--- Data for processing ---

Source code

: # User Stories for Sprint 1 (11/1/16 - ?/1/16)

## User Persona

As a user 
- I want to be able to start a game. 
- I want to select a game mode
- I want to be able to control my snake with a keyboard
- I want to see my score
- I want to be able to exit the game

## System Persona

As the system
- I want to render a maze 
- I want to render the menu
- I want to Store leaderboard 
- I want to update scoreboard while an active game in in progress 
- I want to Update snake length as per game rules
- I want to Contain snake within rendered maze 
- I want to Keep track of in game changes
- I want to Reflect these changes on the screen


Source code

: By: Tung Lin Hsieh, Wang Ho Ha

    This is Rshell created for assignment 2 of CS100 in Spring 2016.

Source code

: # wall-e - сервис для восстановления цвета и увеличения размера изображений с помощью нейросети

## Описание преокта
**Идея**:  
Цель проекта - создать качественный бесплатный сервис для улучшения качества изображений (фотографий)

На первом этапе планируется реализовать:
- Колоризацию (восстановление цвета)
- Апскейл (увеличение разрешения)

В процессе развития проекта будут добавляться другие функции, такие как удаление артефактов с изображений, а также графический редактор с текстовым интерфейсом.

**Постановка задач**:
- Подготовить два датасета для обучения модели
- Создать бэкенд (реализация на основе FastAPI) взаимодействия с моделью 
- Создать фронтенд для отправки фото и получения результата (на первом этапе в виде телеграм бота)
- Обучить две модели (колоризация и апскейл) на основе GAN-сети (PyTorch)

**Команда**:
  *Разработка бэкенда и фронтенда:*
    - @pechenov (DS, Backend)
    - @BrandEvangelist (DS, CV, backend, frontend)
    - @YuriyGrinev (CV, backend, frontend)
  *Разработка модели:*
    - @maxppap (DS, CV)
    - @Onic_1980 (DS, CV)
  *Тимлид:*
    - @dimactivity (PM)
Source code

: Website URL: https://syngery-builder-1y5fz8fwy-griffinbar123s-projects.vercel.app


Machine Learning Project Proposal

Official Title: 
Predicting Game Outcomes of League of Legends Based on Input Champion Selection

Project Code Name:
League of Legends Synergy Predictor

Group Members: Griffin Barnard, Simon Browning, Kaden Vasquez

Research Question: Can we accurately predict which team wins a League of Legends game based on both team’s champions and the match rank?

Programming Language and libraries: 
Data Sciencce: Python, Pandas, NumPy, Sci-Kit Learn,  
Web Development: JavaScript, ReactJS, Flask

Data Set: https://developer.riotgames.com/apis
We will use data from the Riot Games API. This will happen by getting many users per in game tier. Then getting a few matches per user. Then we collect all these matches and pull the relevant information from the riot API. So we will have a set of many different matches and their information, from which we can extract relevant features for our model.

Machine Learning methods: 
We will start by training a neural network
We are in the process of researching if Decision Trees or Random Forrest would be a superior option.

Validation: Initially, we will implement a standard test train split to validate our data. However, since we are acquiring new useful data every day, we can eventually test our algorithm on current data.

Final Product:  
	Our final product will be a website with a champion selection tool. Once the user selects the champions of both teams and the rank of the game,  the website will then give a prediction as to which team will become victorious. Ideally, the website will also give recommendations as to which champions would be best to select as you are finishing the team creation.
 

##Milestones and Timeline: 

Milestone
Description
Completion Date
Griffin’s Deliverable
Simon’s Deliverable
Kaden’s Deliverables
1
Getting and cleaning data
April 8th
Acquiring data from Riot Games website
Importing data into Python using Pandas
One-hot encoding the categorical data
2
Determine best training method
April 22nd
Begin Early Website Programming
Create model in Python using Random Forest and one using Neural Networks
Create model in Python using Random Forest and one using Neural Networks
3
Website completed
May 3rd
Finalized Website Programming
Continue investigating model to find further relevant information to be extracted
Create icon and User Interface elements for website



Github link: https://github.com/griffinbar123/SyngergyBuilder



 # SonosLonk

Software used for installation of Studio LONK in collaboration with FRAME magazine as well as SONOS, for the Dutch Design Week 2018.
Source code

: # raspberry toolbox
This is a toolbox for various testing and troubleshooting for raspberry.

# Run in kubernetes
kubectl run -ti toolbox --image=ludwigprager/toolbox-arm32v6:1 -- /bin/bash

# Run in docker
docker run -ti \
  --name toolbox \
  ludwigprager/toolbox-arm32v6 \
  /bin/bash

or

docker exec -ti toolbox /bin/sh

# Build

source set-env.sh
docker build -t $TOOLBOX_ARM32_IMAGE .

---

## [What to produce]
Reproduce exactly the entries above, limited to the lines from the one with "This is Rshell" through the one with "- Создать бэкенд", both included.

## [Solution]
    This is Rshell created for assignment 2 of CS100 in Spring 2016.

Source code

: # wall-e - сервис для восстановления цвета и увеличения размера изображений с помощью нейросети

## Описание преокта
**Идея**:  
Цель проекта - создать качественный бесплатный сервис для улучшения качества изображений (фотографий)

На первом этапе планируется реализовать:
- Колоризацию (восстановление цвета)
- Апскейл (увеличение разрешения)

В процессе развития проекта будут добавляться другие функции, такие как удаление артефактов с изображений, а также графический редактор с текстовым интерфейсом.

**Постановка задач**:
- Подготовить два датасета для обучения модели
- Создать бэкенд (реализация на основе FastAPI) взаимодействия с моделью 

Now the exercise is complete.